Russians plan to build a military sports complex for schoolchildren in temporarily occupied Simferopol (Aqmescit)

Russians plan to build a military sports complex for schoolchildren in temporarily occupied Simferopol (Aqmescit)

Crimea, Ukraine (Svidomi) — In the temporarily occupied Simferopol, Crimea, Russians are planning to build a complex to train schoolchildren in military professions, Russian media outlet RIA Novosti reports.

"The initial military training programme will include serious work with pre-conscription youth, and we are ready to 'help' schools and other educational institutions to undergo training practice at this training ground," said Alexander Dyachenko, head of the Russian Council of the Union of Crimean Border Guards.

The Russian authorities on the peninsula have already allegedly allocated a 55-hectare plot. By the end of April 2024, it is planned to install a training strip and simulators.

In addition, so-called "lessons of courage" have become more frequent on the peninsula. The Russians call the programme for schoolchildren "a social project aimed at allegedly educating and promoting an active civic position among young people".

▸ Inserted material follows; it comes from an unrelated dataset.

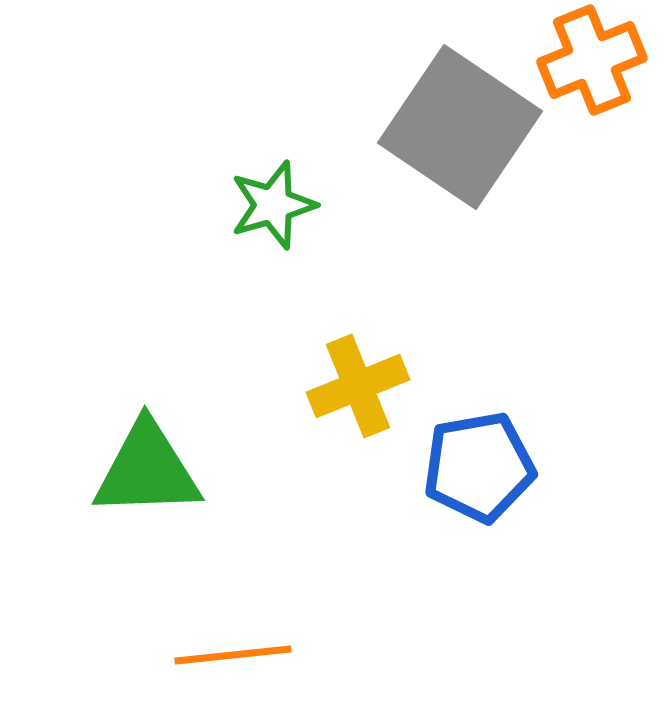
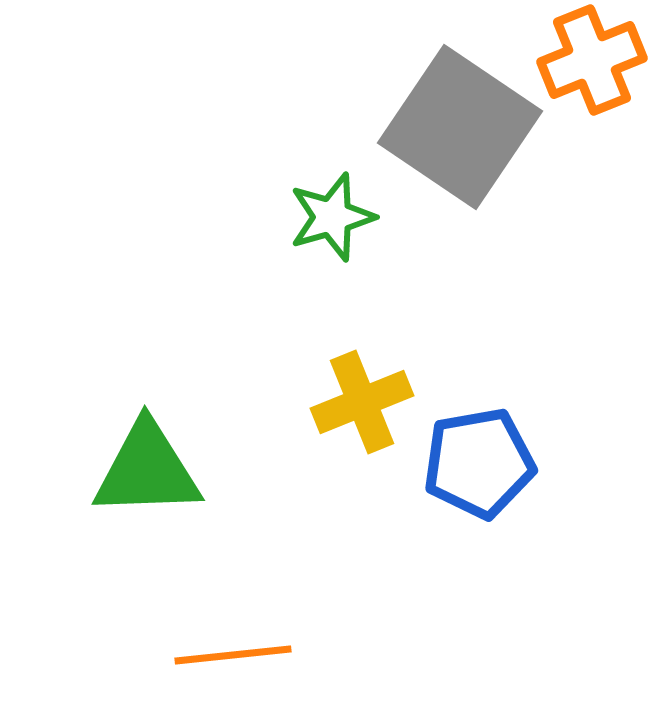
green star: moved 59 px right, 12 px down
yellow cross: moved 4 px right, 16 px down
blue pentagon: moved 4 px up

At the Russian-occupied Crimean Vernadsky University, demobilised Russian soldiers are being trained to work with children, including to deliver so-called "lessons of courage". This is not the first time that members of the Russian army have conducted such 'lessons' for Ukrainian children.

The Ukrainian Parliament Commissioner for Human Rights, Dmytro Lubinets, has previously stated that Russia has been pursuing a policy of militarising Ukrainian boys and girls on the Crimean peninsula since the beginning of its occupation in 2014. After the full-scale invasion in 2022, the process of re-education of young people has only intensified.

"Russia's militarisation of education and imposition of its ideology on children in the temporarily occupied territories of Ukraine is a war crime under international humanitarian law! The Russian Federation must be held accountable for all crimes against Ukrainian children," Lubinets stressed.

It will be recalled that over the two years of the full-scale war against Ukraine, Russia has taken more than 20,000 Ukrainian children for "re-education" under Vladimir Putin's University Changes programme.